From the hills of the Northeast, I made the circuit of some of the other new architecture in Medellín, much of it in and around the Botanical Garden, which had been the city’s Central Park before it became too dangerous to visit, and was shut down. For a while, the garden was intended for demolition. Then, a decade or so ago, thanks to Pilar Velilla, the garden’s director at the time, and with the support of Mr. Fajardo, the area was turned around.

Mr. Echeverri has designed a dramatic new science museum and public plaza across the street from the garden, and the garden has been lovingly renovated, its walls taken down, a gem of a circular pavilion, by Lorenzo Castro and Ana Elvira Vélez, added at the entrance.

After an initial scheme to hire Norman Foster to devise another pavilion was rejected, a local competition was held, with the idea of advertising Medellín’s own young architectural talent. The winner, JPRCR Architects (Camilo Restrepo runs it), and Plan B Architects (Felipe Mesa and Alejandro Bernal), came up with the Orquideorama, a towering wood meshwork canopy rising 65 feet above a latticed patio. Its 10 hexagonal flower-tree structures, collecting fresh rainwater and woven together like honeycombs, shelter an orchid collection and butterfly reserves. The canopy is at once formally economical and spectacular.

But the most remarkable building of all is a few blocks away, a cultural center in the neighborhood called Moravia, next to a vast garbage dump. The center is one of the last works by the Colombian master Rogelio Salmona, a quasi-Moorish design of refined simplicity, all transparency, modesty and openness.
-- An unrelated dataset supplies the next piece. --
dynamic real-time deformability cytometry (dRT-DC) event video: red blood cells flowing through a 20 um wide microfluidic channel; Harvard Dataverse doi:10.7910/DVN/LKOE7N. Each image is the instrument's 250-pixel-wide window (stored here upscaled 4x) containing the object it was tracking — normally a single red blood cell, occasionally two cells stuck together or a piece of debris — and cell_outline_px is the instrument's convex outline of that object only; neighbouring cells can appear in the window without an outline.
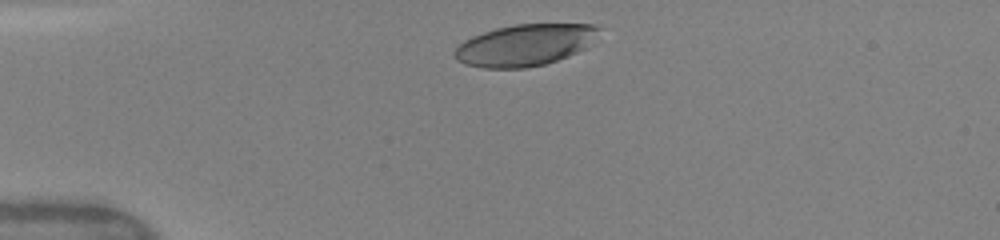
{"species": "human", "species_latin": "Homo sapiens", "temperature_condition": "warm", "stored_images_in_passage": 5, "camera_frame_rate_fps": 3000, "um_per_image_px": 0.085, "donor": {"sex": "female"}, "frame": {"image": 1, "passage_image": 1, "time_ms": 0.0, "image_size_px": [1000, 240], "cell_outline_px": [[600, 28], [584, 48], [568, 56], [544, 64], [524, 68], [484, 68], [464, 64], [456, 60], [452, 56], [452, 52], [464, 40], [472, 36], [496, 28], [516, 24], [592, 24]], "centroid_in_image_um": [44.52, 3.84], "position_along_channel_um": 40.5, "area_um2": 34.62}}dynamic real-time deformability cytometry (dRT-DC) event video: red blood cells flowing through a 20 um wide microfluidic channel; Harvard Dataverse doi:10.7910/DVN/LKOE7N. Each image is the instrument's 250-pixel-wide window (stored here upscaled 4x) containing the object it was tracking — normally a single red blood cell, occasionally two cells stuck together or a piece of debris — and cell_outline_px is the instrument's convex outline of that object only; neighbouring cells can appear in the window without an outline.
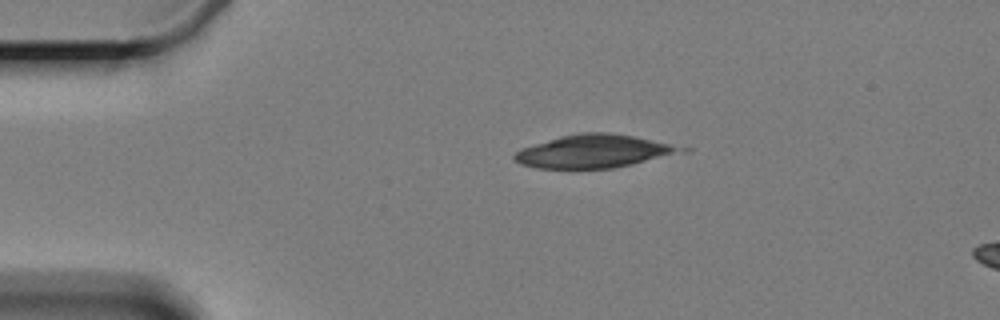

Carlos Uribe, an artist, who runs the center, showed off the beehive of below-ground practice rooms, the dance studio and theater opening onto the outdoors, the library and courtyard, flanked by low ramps, providing a desperately needed safe and attractive public space, where small children romped before watchful teachers among burbling fountains that recalled the Alhambra.
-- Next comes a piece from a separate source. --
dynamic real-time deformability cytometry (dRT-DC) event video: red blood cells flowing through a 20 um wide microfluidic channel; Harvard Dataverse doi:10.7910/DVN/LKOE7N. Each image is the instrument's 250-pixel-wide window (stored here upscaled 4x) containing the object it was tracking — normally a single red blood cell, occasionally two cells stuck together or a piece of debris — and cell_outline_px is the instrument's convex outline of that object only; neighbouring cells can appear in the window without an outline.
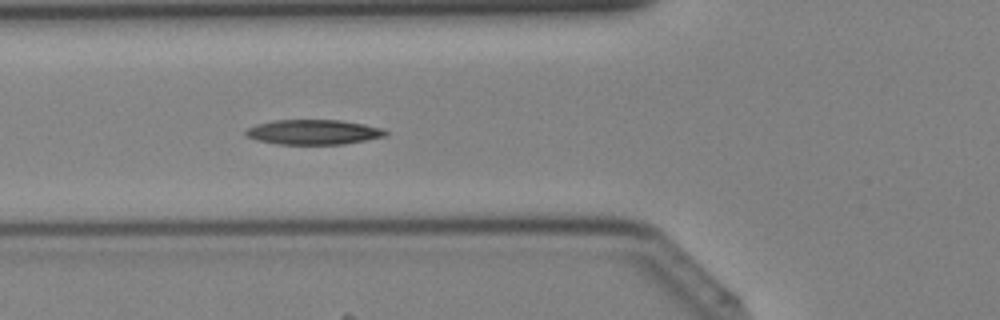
{"species": "Egyptian fruit bat (a non-hibernating species)", "species_latin": "Rousettus aegyptiacus", "temperature_condition": "cold", "stored_images_in_passage": 41, "camera_frame_rate_fps": 3000, "um_per_image_px": 0.085, "animal": {"sex": "female"}, "frame": {"image": 1, "passage_image": 15, "time_ms": 4.667, "image_size_px": [1000, 320], "cell_outline_px": [[388, 132], [384, 136], [344, 144], [280, 144], [256, 140], [244, 136], [244, 132], [248, 128], [256, 124], [272, 120], [340, 120], [364, 124], [384, 128]], "centroid_in_image_um": [26.6, 11.22], "position_along_channel_um": 99.2, "area_um2": 20.29}}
The authorities have lately been moving residents from the unsafe landfill next door to new housing on the city’s periphery, which is understandable but a striking case of thoughtless urban planning, because the move isolates the residents from their jobs and what had become their neighborhood, with Salmona’s building as its anchor.

“Of course we will continue to improve schools and neighborhoods,” Mr. Gaviria, the mayor, had told me. “But we also need to care for the mountains and the river, which to us are like the rivers and Central Park in New York.”

My impression from that conversation was that it’s politically easier to propose new plans for burying highways and building trams in the hills than to untangle old problems, and that the city still had to be vigilant when it comes to housing policies. I met just before I left with eight young architects at the Museum of Modern Art, a steel mill from the 1930s, handsomely converted. “We’re still not thoughtful in terms of social housing, mixed neighborhoods,” agreed Verónica Ortiz Murcia, a partner at Arquitectura y Espacio Urbano.

“There’s a general feeling among young architects of a missed opportunity here,” said another architect, Catalina Ortiz. That view was echoed by Camilo Restrepo and Alejandro González.

Their skepticism seemed almost the most encouraging sign I had encountered in Medellín. The city has made big strides, after all, using cutting-edge architecture as a catalyst. But here young architects press for yet more creative solutions. They take for granted as their jobs both formal innovation and also the humanitarian role of architectural activism, leapfrogging an older generation of architects and others who have remained fixated on eye-catching buildings to grace the covers of glossy magazines.

It’s this restless energy among an up-and-coming generation, in a city where people already take seriously the goal of greater equality, that seems to promise change will continue.